Data to use:

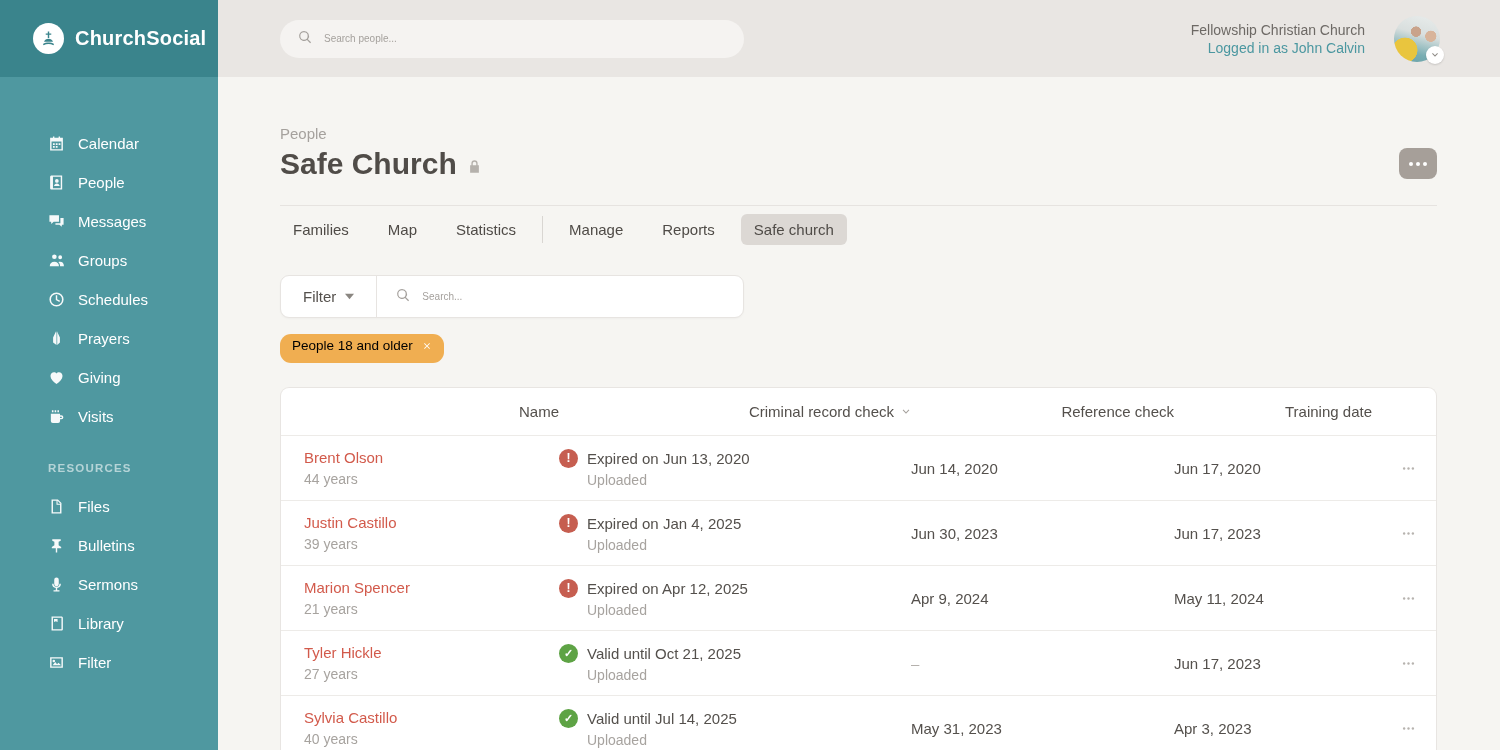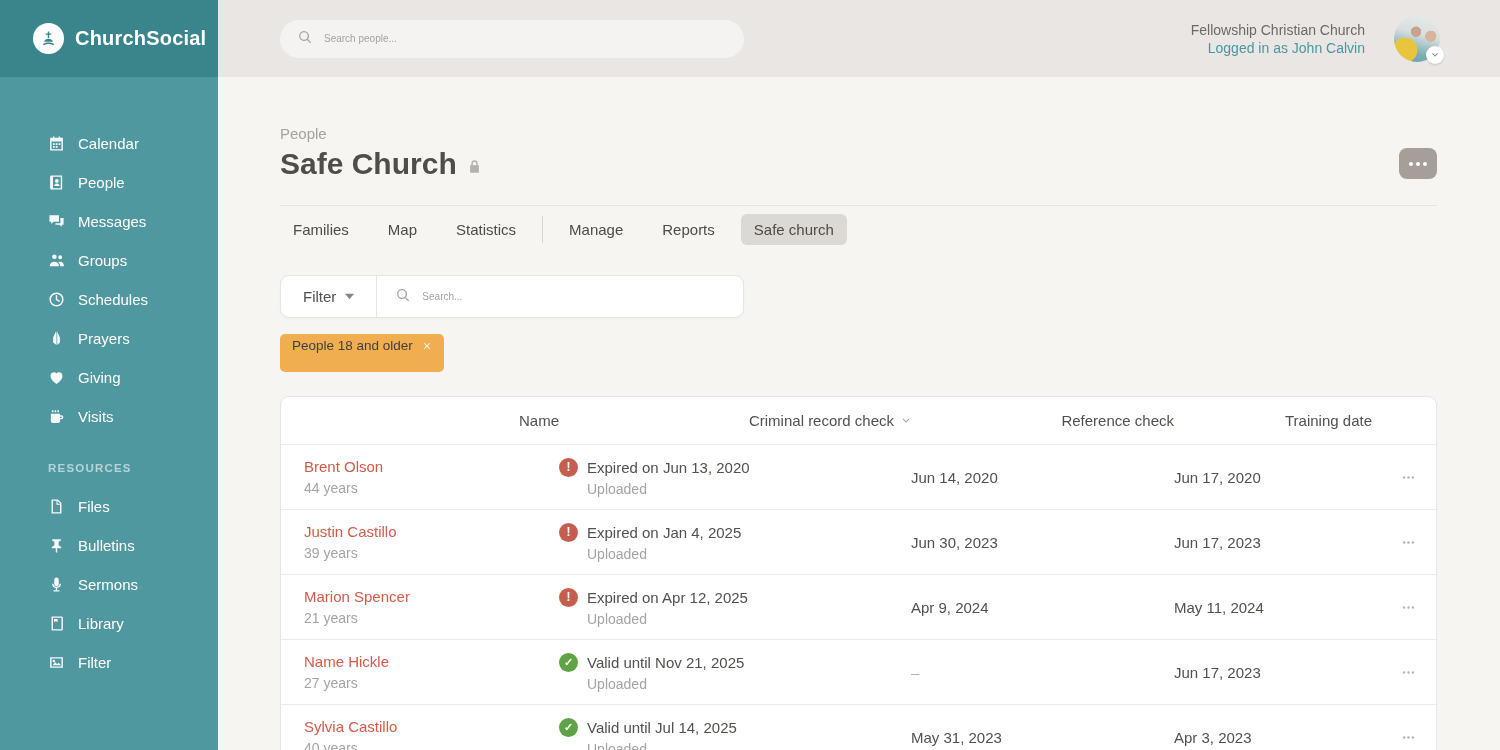--- a/index.html
+++ b/index.html
@@ -69,7 +69,7 @@
   .filter-search{flex:1; display:flex; align-items:center; gap:11px; padding:0 18px;}
 
   .chips{margin-top:16px; display:flex; gap:8px;}
-  .chip{display:inline-flex; align-items:center; gap:9px; background:var(--chip-orange); color:#404040; font-size:13.5px; padding:4px 12px 19px; border-radius:5px;}
+  .chip{display:inline-flex; align-items:center; gap:9px; background:var(--chip-orange); color:#000000; font-size:13.5px; padding:4px 12px 10px; border-radius:11px;}
   .chip .icon{cursor:pointer; display:grid; place-items:center;}
   .chip .icon svg{width:10px; height:10px; fill:#fff;}
 

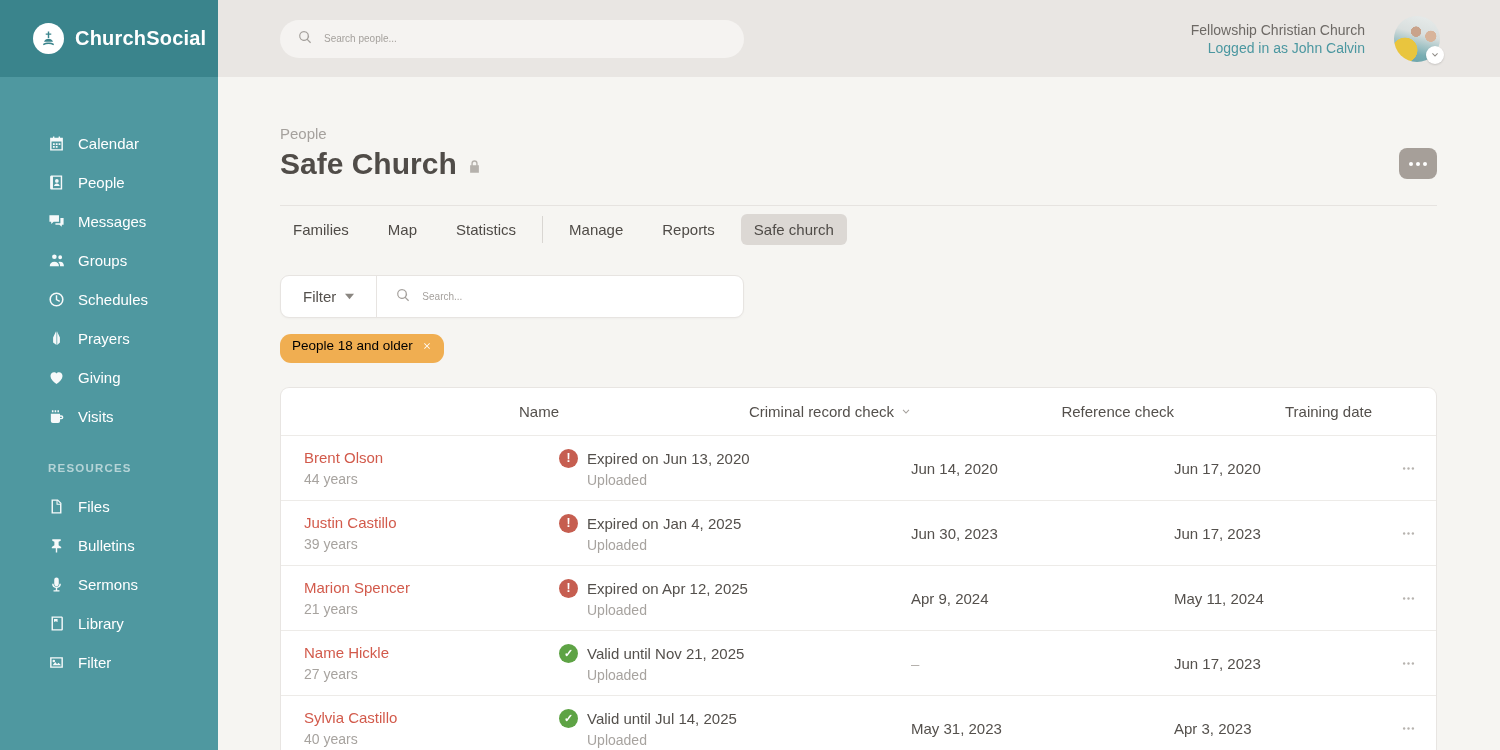--- a/index.html
+++ b/index.html
@@ -388,7 +388,7 @@
               </button>
             </div>
             <div class="tgrid row">
-              <div><a class="name-link">Name Hickle</a><div class="age">27 years</div></div>
+              <div><a class="name-link">Tyler Hickle</a><div class="age">27 years</div></div>
               <div>
                 <div class="crc-line">
                   <span class="si si-valid">✓</span>

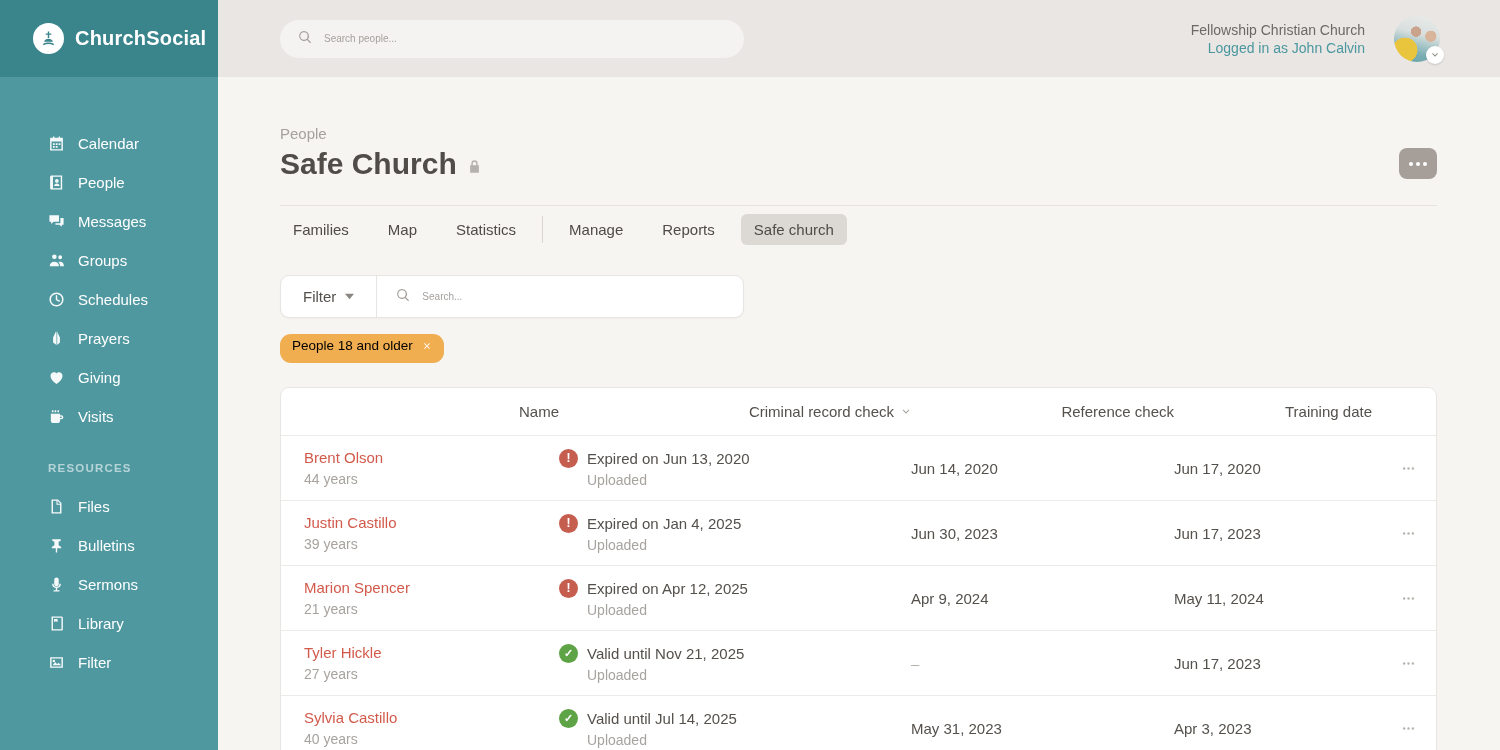--- a/index.html
+++ b/index.html
@@ -392,7 +392,7 @@
               <div>
                 <div class="crc-line">
                   <span class="si si-valid">✓</span>
-                  <span>Valid until Nov 21, 2025</span>
+                  <span>Valid until Oct 21, 2025</span>
                 </div>
                 <div class="crc-sub">Uploaded</div>
               </div>

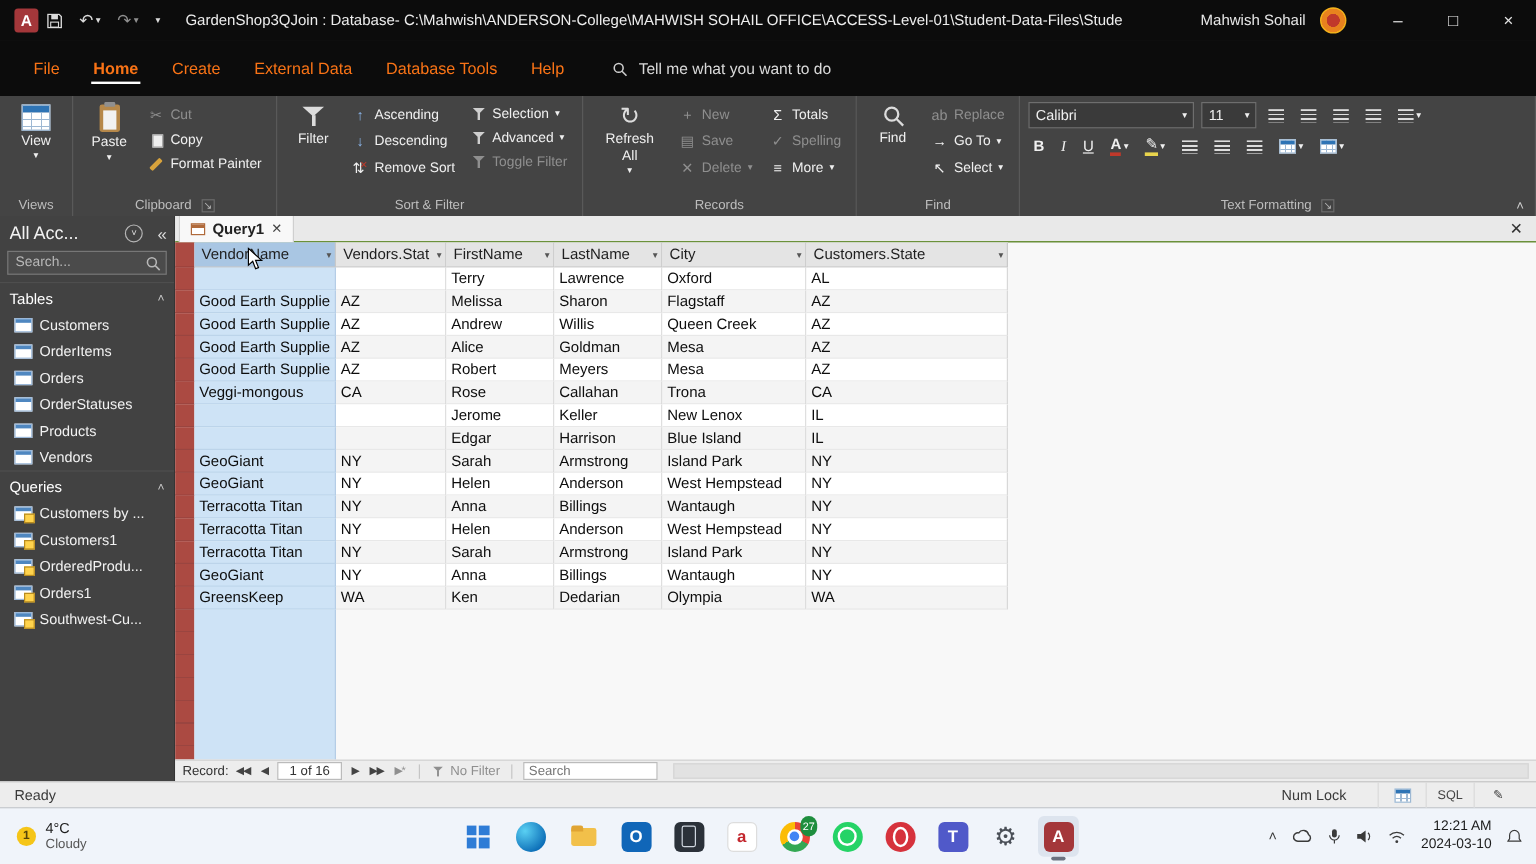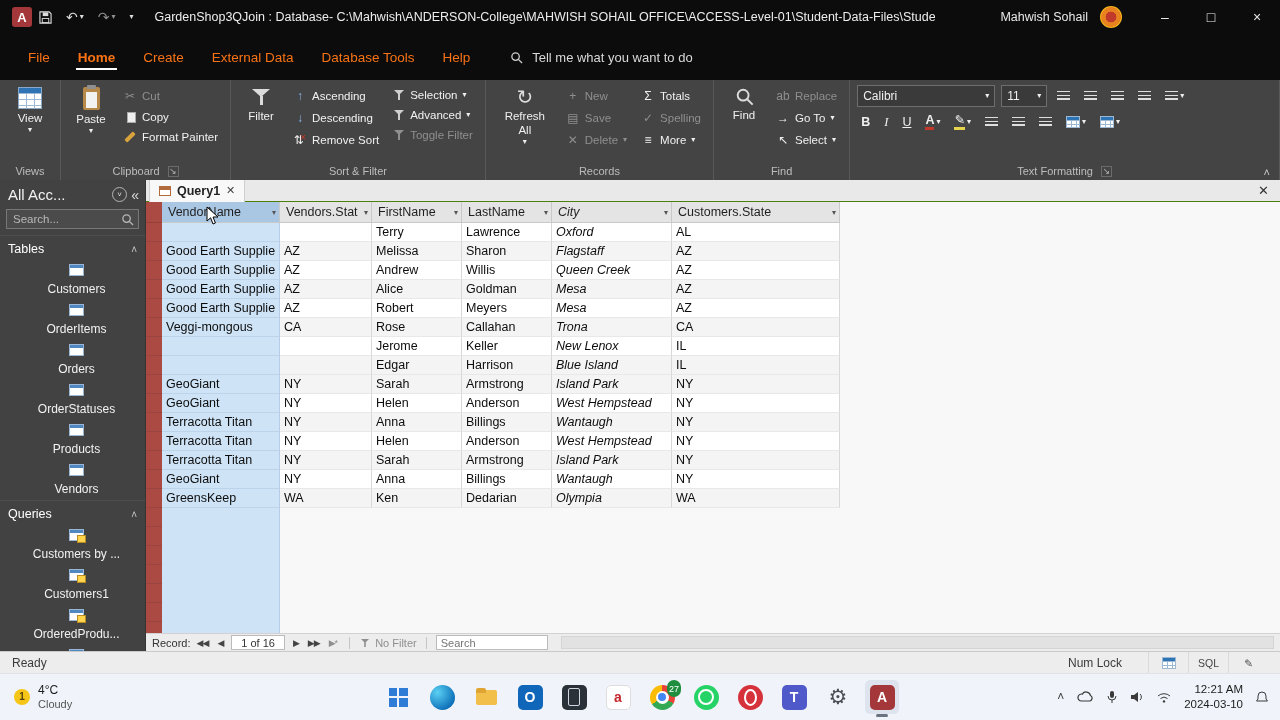--- a/index.html
+++ b/index.html
@@ -72,7 +72,7 @@
 
   
   .navpane{position:absolute;left:0;top:180px;width:146px;bottom:69px;background:#424242;color:#f2f2f2;border-right:1px solid #353535;display:flex;flex-direction:column;}
-  .np-header{display:flex;align-items:center;gap:4px;padding:6px 6px 4px 8px;}
+  .np-header{display:flex;align-items:center;gap:12px;padding:6px 6px 4px 8px;}
   .np-title{font-size:15px;white-space:nowrap;overflow:hidden;flex:1;}
   .np-menu{width:15px;height:15px;border:1px solid #b5b5b5;border-radius:50%;font-size:8px;display:flex;align-items:center;justify-content:center;color:#ddd;flex:none;}
   .np-collapse{background:none;border:none;color:#ddd;font-size:14px;flex:none;}

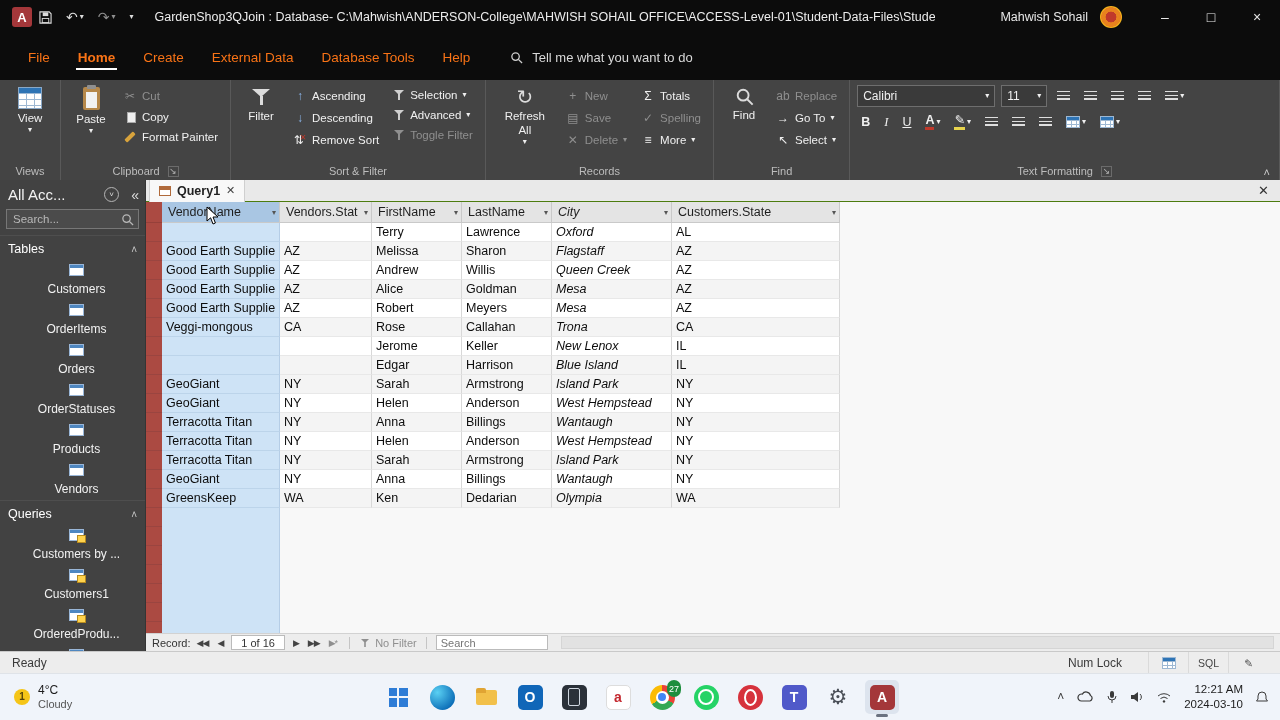--- a/index.html
+++ b/index.html
@@ -107,7 +107,7 @@
   .dscell{border-right:1px solid #d8d8d8;border-bottom:1px solid #e8e8e8;font-size:12.5px;color:#0d0d0d;padding:0 4px;line-height:18px;white-space:nowrap;overflow:hidden;background:#fff;}
   .dsrow.alt .dscell{background:#f4f4f4;}
   .dscell.selcol{background:#cee3f6 !important;border-right-color:#b5cde6;border-bottom-color:#bcd4ea;}
-  .c0{width:118px;}.c1{width:92px;}.c2{width:90px;}.c3{width:90px;}.c4{width:120px;font-style:italic;}.c5{width:168px;}
+  .c0{width:118px;}.c1{width:92px;}.c2{width:90px;}.c3{width:90px;}.c4{width:120px;}.c5{width:168px;}
   .filler{flex:1;display:flex;}
   .filler .fsel{width:16px;background:repeating-linear-gradient(to bottom,#ab4a42 0 18px,#9a4540 18px 19px);flex:none;}
   .filler .bluecol{width:118px;background:#cee3f6;border-right:1px solid #b5cde6;flex:none;}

To-do item:
Go through the data above and find the lines with the word "none". Copy each of those lines.

Task answer:
   .np-menu{width:15px;height:15px;border:1px solid #b5b5b5;border-radius:50%;font-size:8px;display:flex;align-items:center;justify-content:center;color:#ddd;flex:none;}
   .np-collapse{background:none;border:none;color:#ddd;font-size:14px;flex:none;}
   .filler .fsel{width:16px;background:repeating-linear-gradient(to bottom,#ab4a42 0 18px,#9a4540 18px 19px);flex:none;}
   .filler .bluecol{width:118px;background:#cee3f6;border-right:1px solid #b5cde6;flex:none;}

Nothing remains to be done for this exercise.